今年に入ってから、わたしはよく瞑想をするようになった。今になって振り返ると、この変化も、友人の闘病とその後の死と無関係ではなかったのかもしれない。「瞑想/蓮華座」に書いたとおり、座法を組むとすぐに姿勢が固定されて深い意識に入っていく。われながら「いったいなにが起こっているのだろう・・・」と不思議だった。
亡くなったという知らせがあってから、時間を見つけては自室で坐った。
その日、座法を組んだ途端だった。そのとき、瞬時に、あらゆる人の人生の全部がそこにあるのを見た。生活、活動、さまざまな思考、感情、感覚、そういうものの複合体だった。素晴らしく良いものも、普通のものも、悪いものも、悲惨なものも、すべてがそこにある。わたしは湖の底のようなところからそれを見た。見た瞬間、一切が、影のような、夢のようなものだということを知った。もしかすると湖はわたしだったのかもしれない。

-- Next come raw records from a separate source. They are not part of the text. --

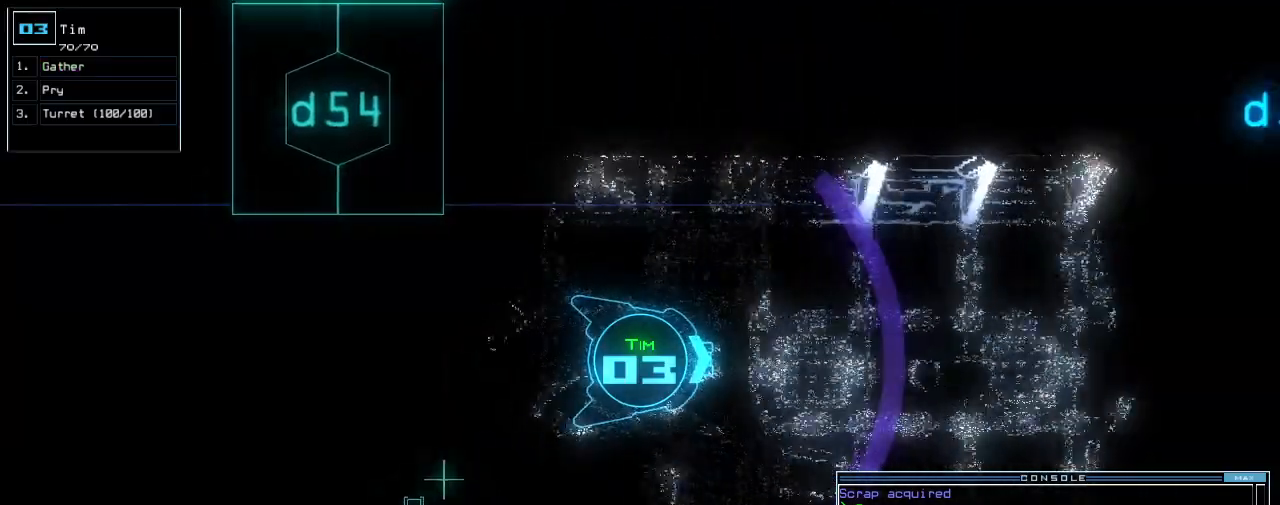
{"keys": ["up"], "events": [[20, "right", "down"], [80, "right", "up"]]}
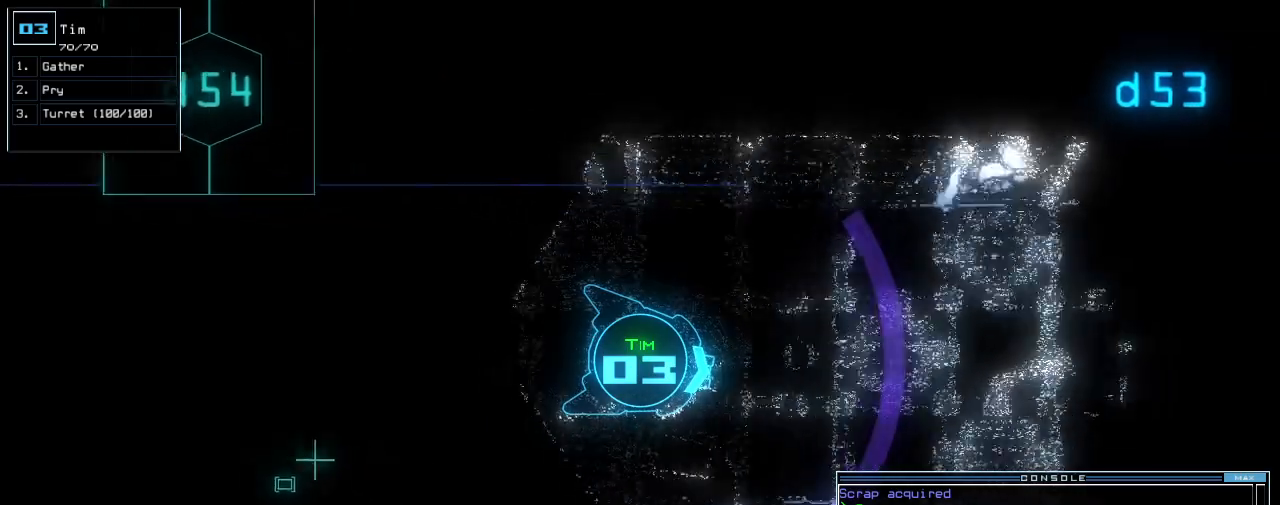
{"keys": ["up"], "events": [[180, "left", "down"], [280, "left", "up"]]}
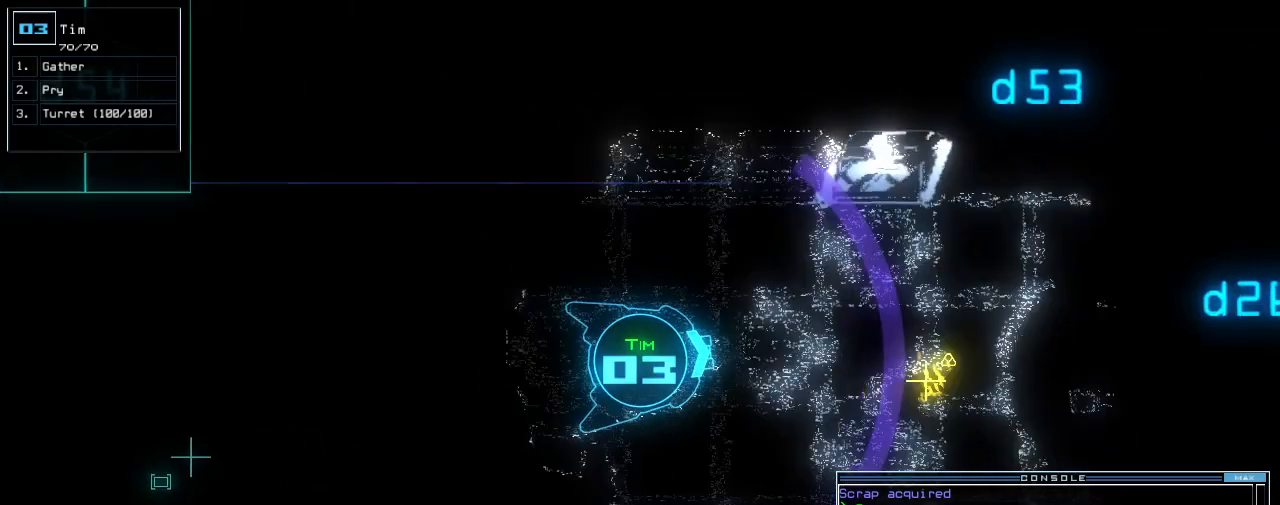
{"keys": ["up"], "events": [[80, "right", "down"], [180, "right", "up"]]}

ヨーガや仏教では「すべては幻影」「空」だと説く。オウムにいた頃は自分でもよく口にしていたし、指導する立場でそう教えてもいた。でもそれは観念的な理解に過ぎなかったのだろう。この世のどこかになにか確かなものがあるのではないかという期待が、わたしのなかにまだあったのだと思う。人生はそれ自体に意味があるはずだということ。だれもが容易に触れることはできないかもしれないが、幽玄ななにか、秘されたなにかがあるのではないか。わたしがオウム真理教について長年考え続けてきたことも、そんな期待という愛著があったからだろう。

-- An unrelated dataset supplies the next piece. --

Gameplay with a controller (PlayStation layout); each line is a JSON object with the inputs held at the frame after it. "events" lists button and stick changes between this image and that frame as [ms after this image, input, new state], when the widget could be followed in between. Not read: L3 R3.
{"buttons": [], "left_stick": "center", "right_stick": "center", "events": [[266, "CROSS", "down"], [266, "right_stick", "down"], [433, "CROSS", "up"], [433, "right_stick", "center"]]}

しかし、そこから見ると、なにもないことを知る。ありとあらゆるものは、移ろいゆく影のようなもので実体はない。例外なく、徹頭徹尾、完膚なきまでに、ない、ということ。人生という夢から「はっ」と覚めたような静かな衝撃。そのとき意識は完全にすべてから離れている。おそらく瞑想修行をしていた人なら、生を終えて死の世界に入った瞬間に、自分の人生全体をこんなふうに見て、心の底から「ああ、夢だったんだ・・・」と知るのだろう。
瞑想を終えて、亡くなった友人も今それを経験しているのではないかと思った。
あらゆるものごとは変化する。
生じては滅し、生じては滅しを繰り返している。
例外はひとつもない。
無常。
ゆえに、とらわれるなら、
一切皆苦。
*****
友人の死から二か月が過ぎた。わたしが「こんなことあったんだよ」と、たわいもない話を書いてメールすると、いつも気持ちのこもった長い返事をくれる人だった。best-friend という彼女のアドレスに、もうメールを送ることはできない。それが、ほんの少しだけさみしい。
さようなら、法友よ。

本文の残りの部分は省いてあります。